### [Exercise prompt]
A faithful copy is needed of the lines below from the one with "Table 6: Accuracy" up to and including the one with "Table 2. Macro growth stages of winter wheat"; set it down with no pictures and no other lines.

### [Exercise input]
[Start of section]

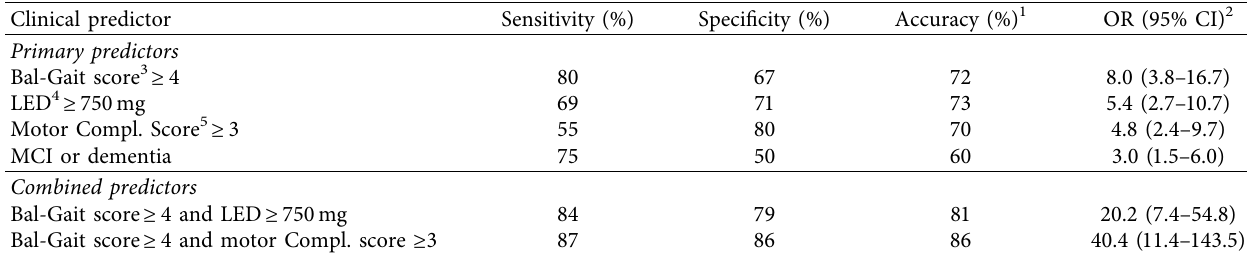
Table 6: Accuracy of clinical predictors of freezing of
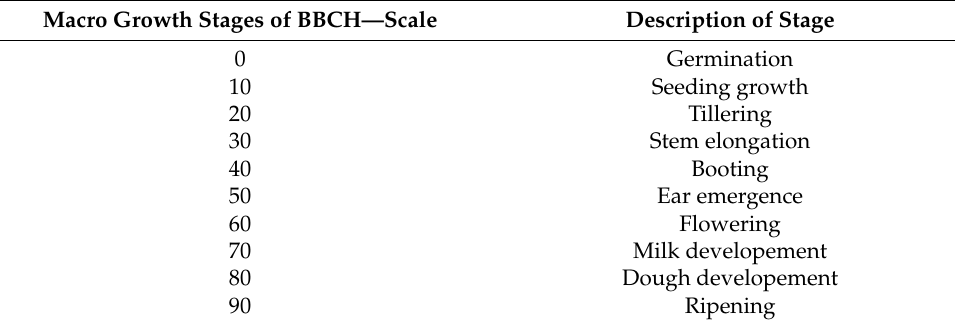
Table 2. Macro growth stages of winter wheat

[End of section]
[Start of section]

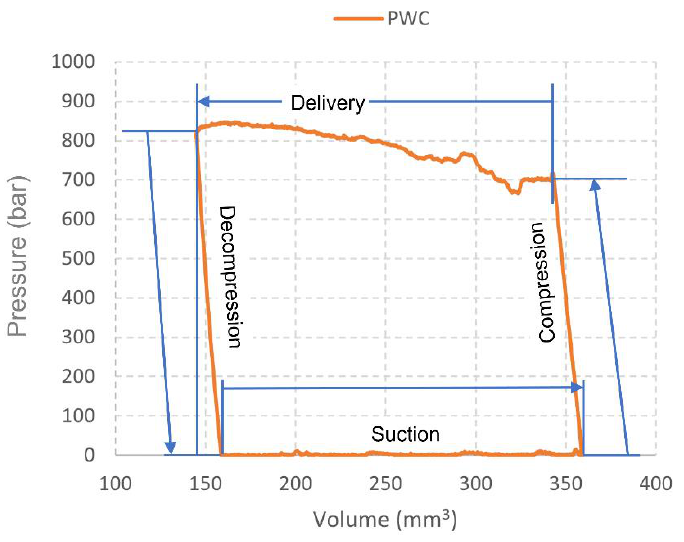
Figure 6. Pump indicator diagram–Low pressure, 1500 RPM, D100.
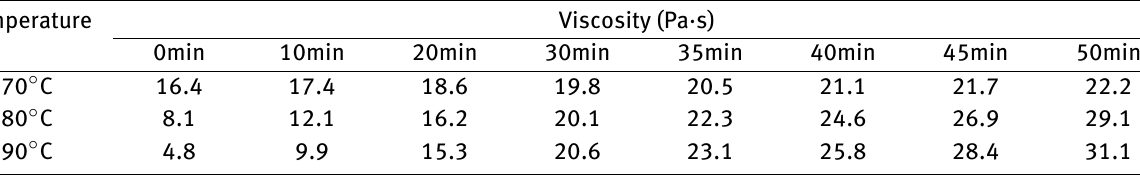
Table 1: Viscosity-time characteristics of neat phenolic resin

[End of section]
[Start of section]

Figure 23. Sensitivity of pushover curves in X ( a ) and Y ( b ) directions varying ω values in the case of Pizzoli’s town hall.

[End of section]

### [Result for this task]
Table 6: Accuracy of clinical predictors of freezing of
Table 2. Macro growth stages of winter wheat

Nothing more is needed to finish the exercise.